I am a young dual UK/US citizen. I left the States as a child with my family, and while I hold fond memories of the US, I have built my life so far in the UK and I don’t foresee myself returning stateside in the near or medium term. Life has just worked out that way.
I cannot understand how the US can treat its overseas citizens so poorly. After a horrible awakening to the nightmare of citizenship based taxation, complex reporting requirements and (terrifying) enforcement laws, I came into US compliance (at great expense, having hired a tax specialist to put together my 120+ page filing which proved that I didn’t owe anything to the US. Unsurprising for a 24 year old with no assets who has worked for only 2 years since college).

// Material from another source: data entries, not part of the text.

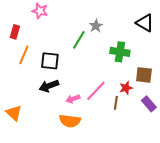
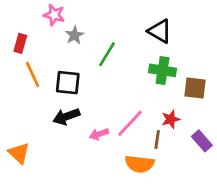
black triangle: (145, 23) -> (160, 31), moved
gray star: (96, 26) -> (74, 35), moved
orange line: (24, 55) -> (33, 75), turned -48
brown square: (144, 75) -> (195, 88), moved
orange semicircle: (70, 121) -> (140, 164), moved

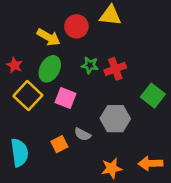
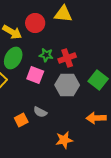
pink square: (66, 98) -> (35, 75), moved
gray hexagon: (115, 119) -> (67, 85), moved
orange arrow: (150, 163) -> (96, 118), moved

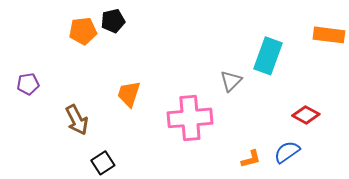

Now, I am compliant. What next? I look ahead and all I see are serious impediments to my ability to plan for my future appropriately, and, as dramatic as it sounds, to live a free and normal life in the country of my choosing. All thanks to US tax policy. It looks impossible to save and invest efficiently here in the UK; starting my own business is totally out of the question as long as I am a US citizen living in Europe, and I worry that I may lose access to basic banking services as a result of FATCA. These worries are just the tip of the iceberg. Something has got to give! Do I: a) give up my US citizenship, b) keep my citizenship and stay at my home in the UK, but severely limit my ability to save and subject myself to eternal US filing costs (financial and stress-related), not to mention permanent exposure to risk of US tax penalties that could wipe out whatever I do manage to save; or c) move back to the US with my tail between my legs, which seems to be what the US government is encouraging us to do (with a heavy stick rather than a carrot).
Accidentals don’t care about their US citizenship and want to be rid of it, and so they should be. I, however, am not an accidental, I am an American, and I detest this awful system which is putting me under immense pressure to give up my birthright, for no good reason.

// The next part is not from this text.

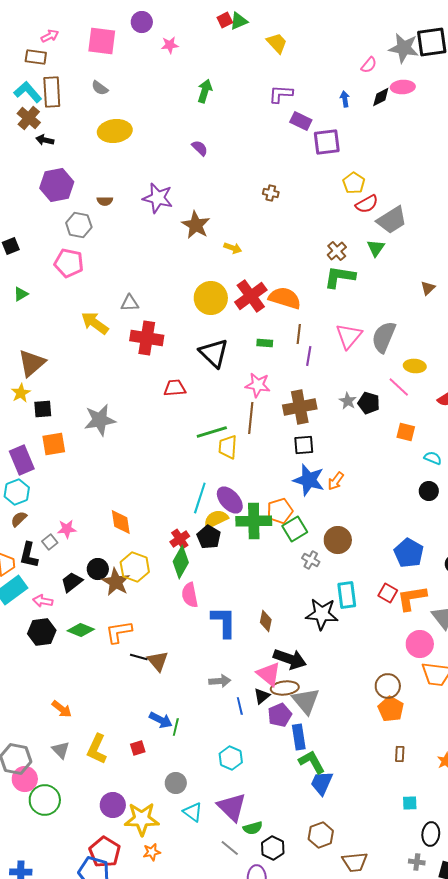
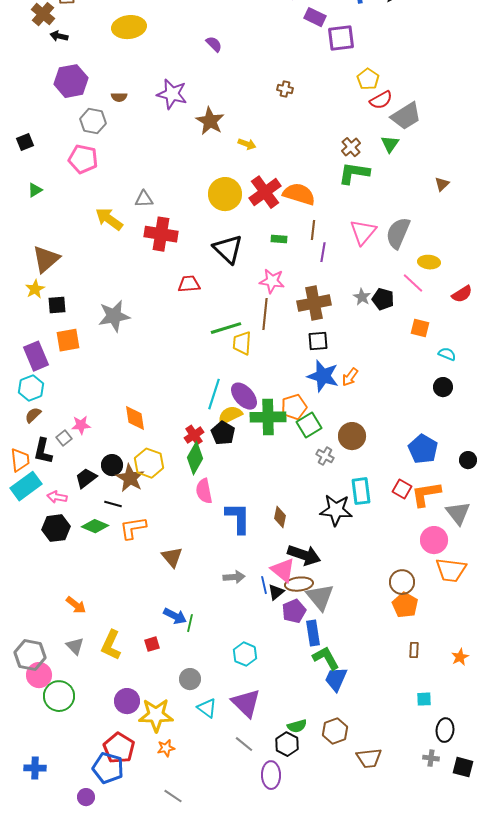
black line: (139, 657) -> (113, 504), moved
blue line: (240, 706) -> (264, 585), moved
green semicircle: (253, 828) -> (297, 726), moved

The US must end citizenship-based taxation, and must introduce representatives in Congress for expatriate voters specifically — we have NO voice right now and we are being abused without a second thought from the US government. The stupidest part is that even in a world of perfect compliance (basically impossible), the amount of money the US will raise from shaking down its overseas citizens pales in comparison to the costs being imposed on those citizens, foreign governments and foreign businesses to comply with these maniacal rules.
For American expats, some of their financial struggles may be in part from the Foreign Account Tax Compliance Act, which aims to ensure that Americans living overseas pay their fair share of U.S. taxes.
Signed into U.S. law on July 1, 2010, FATCA took effect in July 2014. The first international exchange of taxpayer information between the IRS and foreign financial institutions, which is part of the IRS’ overall efforts to implement FATCA, took place in late September.
The information exchange involves certain intergovernmental agreements that not only enable the IRS to receive information from foreign financial institutions but also enable more efficient exchange by allowing a foreign tax administration to gather information and provide it to the IRS.
Many critics and expatriates argue FATCA is a compliance headache that often makes it difficult for Americans living abroad to maintain legitimate bank accounts — and curbs banks’ willingness to serve expats.
In 2010 the question was: why would an American abroad renounce U.S. citizenship?
In 2015 the question is: why would an American abroad NOT renounce U.S. citizenship?
How can a country treat its citizens abroad so horribly?